S.H.E.: Keeping the house and planet Earth green


 With increased awareness of the environment, costs and concern over skin sensitivity and allergies, people are creating their own cleaning products. Denise Moore of Greenville Candle and Bath is one of these folks. Social media websites such as Pinterest, are where many people turn to find out about making their own cleaning products, but Moore’s educational background lends itself to creating safe and inexpensive soaps and solutions. “I have a bachelor’s in biology and minor in allied health,” Moore said. “I’m a nurse and taught in the chemistry lab (at Montcalm Community College). This background definitely helps with what’s safe and what to stay away from.”

Denise Moore’s special formulated homemade laundry
soap available for purchase at Greenville Candle and Bath,
at 116 E. Washington St.

Through her work as a nurse and her personal experience with family members, Moore has become an advocate for being mindful of products that do not harm the environment. She is also a firm believer that not every cleaning product must be anti-bacterial as overuse of these products lead to more volatile, resistant strains of bacteria. Moore also cautions against the use of water in stored cleaning products as it always leads to mold growth.

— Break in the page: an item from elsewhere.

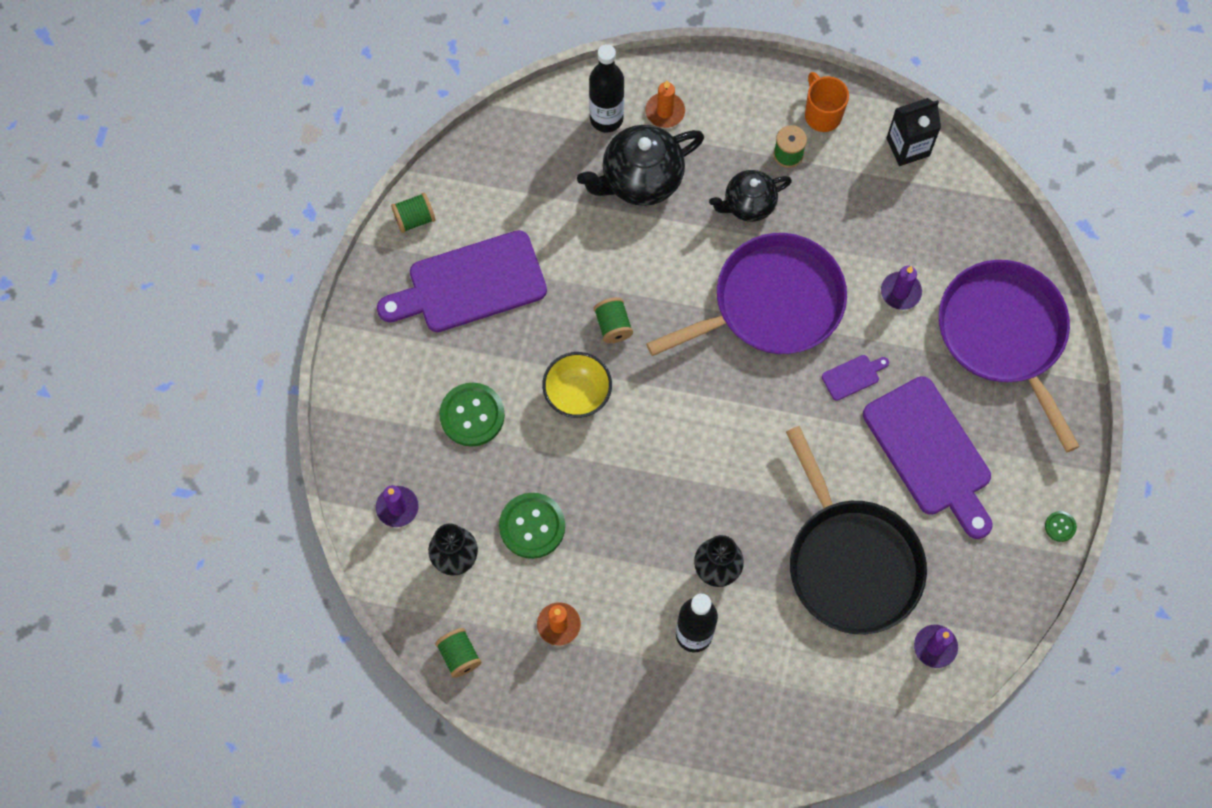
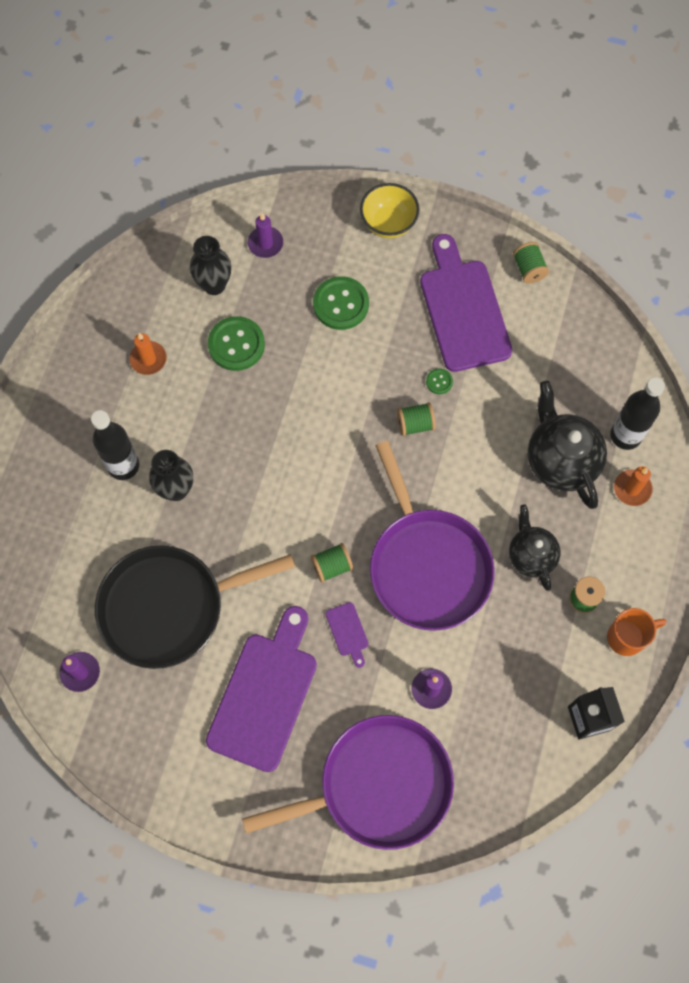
camera: 95 degrees right, 0 degrees up
(459, 655) = (134, 283): green spool -> green spool (332, 566)
(577, 395) = (351, 389): yellow bowl -> yellow bowl (388, 223)
(930, 452) = (265, 694): purple cutting board -> purple cutting board turned 135 degrees clockwise
(1060, 526) = (177, 809): green button -> green button (439, 382)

Along with using environmentally friendly components in cleaning products, Moore also recycles old socks and T-shirts for use as rags.

Rather than purchasing commercially made diaper wipes, Moore suggests simply using a wet washcloth. Implementing these steps helps reduce paper products in landfills and saves money as well. In addition to avoiding water based cleaning solutions, Moore also steers clear from preservatives.

Moore formulated her own non-sudsing laundry soap and sells it at Greenville Candle and Bath. She stresses if people decide to make cleaning products, it is not time consuming. A simple and effective window cleaner is made from a few drops of vinegar in a small bottle of water. It is important to make water-based products in small quantities to prevent mildew. “I would like to see other people do the same thing, get back to the greenness of the cleaning supplies,” Moore said. “We have done so much damage to this earth. It’s up to us to prevent any further damage from occurring.”

But it’s not just about the protecting the environment, Moore said. It’s also about future generations. “Anything we can do to protect the next generation from all these chemicals is really important.”